I wondered how people survive during North Dakota’s winters. I heard one rumor that women keep warm by not shaving their legs. North Dakotans name their blizzards like we name our hurricanes.

Sharon is very protective about her home state.

“People make fun of us because we are so rural and our winters are so long and frigid,” she said. “But we love it and wouldn’t change a thing.”

But not everyone feels that way. A young woman named Linda, who looked to be about 20, and her infant daughter were waiting to climb abroad a Greyhound bus for the long journey back home to South Carolina.

“I gave it a shot,” she said. “I moved here to start a new life and it didn’t work out. There is absolutely nothing here for young people.”

I assumed that she didn’t ice fish, hunt or nurse a cute pink piglet to 450 pounds of a snorting, grunting hog as a 4-H project.

Driving along Route 2 from Michigan through to Montana was an experience in itself. Along the way hamlets with names like Plum Tree, Mapes and White Earth routinely boasted populations around 100.

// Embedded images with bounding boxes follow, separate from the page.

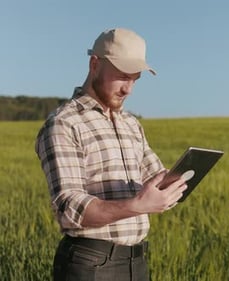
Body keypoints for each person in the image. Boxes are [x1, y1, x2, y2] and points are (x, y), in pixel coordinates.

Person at [35, 27, 188, 281]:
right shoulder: (64, 123)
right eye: (121, 77)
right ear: (94, 64)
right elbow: (69, 207)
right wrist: (137, 206)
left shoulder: (130, 123)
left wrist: (176, 182)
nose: (128, 89)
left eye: (135, 79)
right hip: (90, 265)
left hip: (137, 263)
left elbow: (156, 177)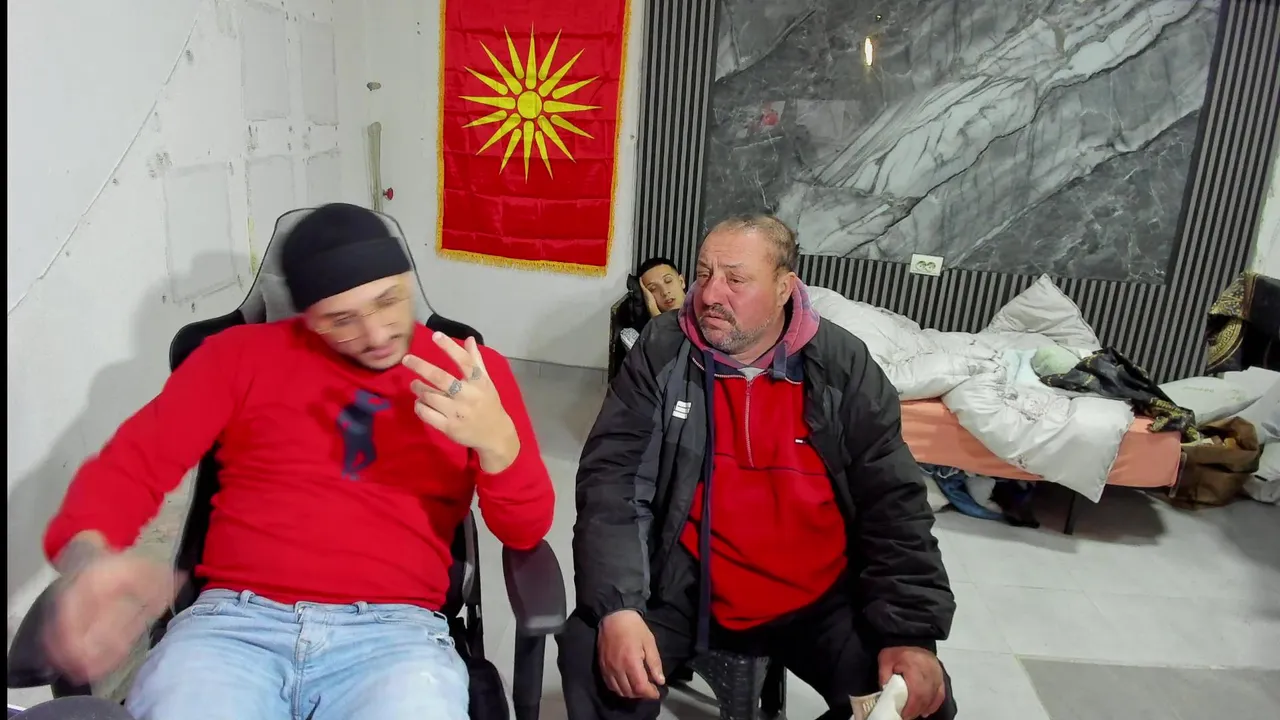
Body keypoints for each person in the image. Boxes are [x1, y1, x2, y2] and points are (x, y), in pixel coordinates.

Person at [38, 203, 556, 720]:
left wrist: (497, 443)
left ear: (407, 280)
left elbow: (525, 530)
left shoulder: (470, 374)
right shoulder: (235, 357)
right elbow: (131, 466)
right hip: (230, 631)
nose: (376, 334)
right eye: (341, 319)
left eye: (388, 301)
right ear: (307, 315)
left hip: (396, 639)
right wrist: (89, 561)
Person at [558, 214, 957, 720]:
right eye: (704, 274)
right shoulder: (663, 349)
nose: (709, 294)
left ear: (784, 288)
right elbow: (613, 482)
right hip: (684, 587)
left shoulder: (844, 366)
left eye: (736, 279)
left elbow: (893, 504)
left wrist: (910, 633)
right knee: (593, 661)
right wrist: (619, 607)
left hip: (819, 598)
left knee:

One town in particular is Minnewaukan, one of many communities in the Devils Lake region. It is marked for eventual extinction due to ongoing lake flooding that already has drowned out zillions of acres of land, buildings and highways.

Minnewaukan has less people in the entire town than some streets in Tampa Bay have residents. The town’s three blocks of Main Street boasts a post office, a liquor store/bar, a convenience store and the municipal building that doubles as the library and senior center.

It also has dirt roads. Even Main Street is unpaved.

Minnewaukans, as in many other rural settlements, take pride in their community. They love their grain elevator, hay roll dotted fields and small town Norman Rockwell lifestyle. They are just plain folks who attend church on Sundays, raise their kids and try to make a living on ranches and farms that raise cattle or grow corn, wheat and, what else, winter squash.

Residents celebrate Bird Walk Day in May and Fun Day in July. Visitors can stay at the Reel ’em Inn, a converted social service center.

Like many small towns, Minnewaukan’s population is spiraling downward. About 20 years ago 450 people called it home. Today it’s only 318. The average annual income hovers around $30,000.

Ironically, the rising waters of Devils Lake that is slowly taking over the land mass provides a rejuvenation of sorts by creating jobs for the water sport industries. People arrive from surrounding areas and even states to hook Walleye, Perch, Northern Pike, and Muskee. Huge white pelicans and seagulls, more at home along Pinellas beaches, have settled in and around Devils Lake.

Who ever guessed that pelicans and sea-gulls live in North Dakota?

The state has been described as laid back and boasting a good economy where people still have old-fashioned values. But it really does get arctic enough in winter to watch a thrown pot of boiling water vaporize before it hits the ground.

I was happy to visit North Dakota in August.